Today the differences between the major political parties (at least among the politically active members) are so broad that no immediate remedy short of civil war seems possible. With the most extreme on both sides constantly painting their opponents as pure evil incarnate, it’s a wonder we haven’t had more lunatics trying to replicate the 2017 shooting at the Republican congressional baseball practice.
Fundamentally, the difference between conservatives/libertarians/Republicans and progressives/liberals/Democrats is the basic role of government. One side views government (especially at the national level) as a necessary evil to protect individual liberties, one that should be limited to specific functions. The other side views government as the proper tool to resolve all of society’s ills and ensure a basic quality of life for everyone (even non-citizens). Neither of these views is evil at its core, and you can make rational arguments for and against either one, but those arguments require conversation, not shouting mobs.

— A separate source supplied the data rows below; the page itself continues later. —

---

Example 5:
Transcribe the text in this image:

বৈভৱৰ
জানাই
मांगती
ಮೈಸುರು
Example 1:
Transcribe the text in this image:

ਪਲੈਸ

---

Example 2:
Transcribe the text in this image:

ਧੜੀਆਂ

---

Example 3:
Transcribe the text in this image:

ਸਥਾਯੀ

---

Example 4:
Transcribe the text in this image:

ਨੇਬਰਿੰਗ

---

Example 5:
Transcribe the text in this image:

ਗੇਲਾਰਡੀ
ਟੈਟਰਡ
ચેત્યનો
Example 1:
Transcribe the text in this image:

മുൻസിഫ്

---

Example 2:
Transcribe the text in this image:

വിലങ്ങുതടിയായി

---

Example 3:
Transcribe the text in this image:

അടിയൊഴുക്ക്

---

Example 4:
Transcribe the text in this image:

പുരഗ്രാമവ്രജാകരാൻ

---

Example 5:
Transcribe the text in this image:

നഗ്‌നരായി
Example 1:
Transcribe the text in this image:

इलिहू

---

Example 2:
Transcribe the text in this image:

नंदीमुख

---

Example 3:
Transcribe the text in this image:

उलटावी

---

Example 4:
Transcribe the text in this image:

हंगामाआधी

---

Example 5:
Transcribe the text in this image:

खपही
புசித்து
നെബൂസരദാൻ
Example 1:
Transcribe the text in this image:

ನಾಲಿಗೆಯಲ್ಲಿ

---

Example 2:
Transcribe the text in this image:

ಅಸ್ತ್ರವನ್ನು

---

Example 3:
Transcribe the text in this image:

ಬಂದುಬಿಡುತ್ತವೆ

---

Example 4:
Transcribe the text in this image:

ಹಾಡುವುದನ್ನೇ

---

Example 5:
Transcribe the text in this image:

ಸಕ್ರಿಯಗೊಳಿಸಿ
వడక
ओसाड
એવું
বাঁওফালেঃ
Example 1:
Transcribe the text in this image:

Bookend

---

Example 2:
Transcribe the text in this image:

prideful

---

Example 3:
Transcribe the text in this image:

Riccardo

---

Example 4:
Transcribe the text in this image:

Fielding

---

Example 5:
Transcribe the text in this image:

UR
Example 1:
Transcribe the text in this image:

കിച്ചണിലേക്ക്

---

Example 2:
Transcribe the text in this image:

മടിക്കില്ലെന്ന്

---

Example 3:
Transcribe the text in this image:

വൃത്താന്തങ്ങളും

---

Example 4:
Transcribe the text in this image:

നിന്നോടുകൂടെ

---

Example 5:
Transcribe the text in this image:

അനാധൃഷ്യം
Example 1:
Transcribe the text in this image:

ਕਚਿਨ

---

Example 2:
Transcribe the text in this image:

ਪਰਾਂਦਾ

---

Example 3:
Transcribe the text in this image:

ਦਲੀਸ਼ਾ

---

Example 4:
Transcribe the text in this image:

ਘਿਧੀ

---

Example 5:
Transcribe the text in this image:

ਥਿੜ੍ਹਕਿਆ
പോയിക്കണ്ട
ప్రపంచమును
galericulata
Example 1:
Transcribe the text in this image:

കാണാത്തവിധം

If you are concerned about how either Biden or Trump would be a threat to your way of life, you may want to consider the conservative view, which would greatly limit the impact of any one person in government.
The conservative view essentially summarizes the U.S. Constitution, which clearly defines the specific powers of the federal government and reserves everything else for the states. The Tenth Amendment states, “The powers not delegated to the United States by the Constitution, nor prohibited by it to the States, are reserved to the States respectively, or to the people.” This is the essence of federalism. The federal government controls those areas reserved to it, dealing mostly with international affairs and national security, and the states get to control the rest.
Federalism provides choice: If you want to live under an unobtrusive government that collects very little taxes, doesn’t provide public education or mass transit, allows open carry of grenade launchers, and generally leaves everyone to fend for themselves (like Texas on steroids), that would be totally fine for some states. On the other hand, if you prefer to live in a state with 90% tax rates, universal basic income, “free” healthcare, education, transportation, food, housing, etc… maybe even Bernie Sanders as governor, you can have that, too. We could coexist (to borrow a phrase) in the same nation, with many different types of governments at the state level, as long as we agree to abide by the separation of powers and federalism spelled out in the Constitution.
More importantly, under such a system, the person occupying the White House would be nearly irrelevant to our daily lives. Most of the enumerated powers in the Constitution are listed in Article I, which pertains to Congress. The President’s powers are pretty much restricted to international diplomacy (making treaties, appointing ambassadors), appointing judges, and leading the military. You wouldn’t know about these limitations based on today’s headlines because Congress has ceded much of its power to the executive branch and its vast bureaucracy.
Sadly, over the last hundred years or so, the progressive movement has bent, changed, or flat-out ignored the Constitution so that the separation of powers and the limited role of the federal government barely exist. If judges simply interpreted the law rather than trying to rewrite it from the bench, people would be less concerned about who wears the black robes.
If you’re terrified of what “MAGA Republicans” would do if Trump or DeSantis became President in 2024 but you cheered the executive orders issued by Obama and Biden when they couldn’t get a desired bill through Congress, you may want to reconsider the powers the federal government has amassed for itself.
In his farewell address, George Washington warned against the “jealousies and heart-burnings” that result when parties “misrepresent the opinions and aims of other” parties: “It agitates the Community with ill-founded jealousies and false alarms; kindles the animosity of one part against another, foments occasionally riot and insurrection. It opens the door to foreign influence and corruption, which find a facilitated access to the government itself through the channels of party passions.”
It may be impossible to put the genie back in the bottle, but if we could return to federalism and limit the federal government to its specific enumerated powers, people would have less to fear from the President, regardless of the letter after his or her name.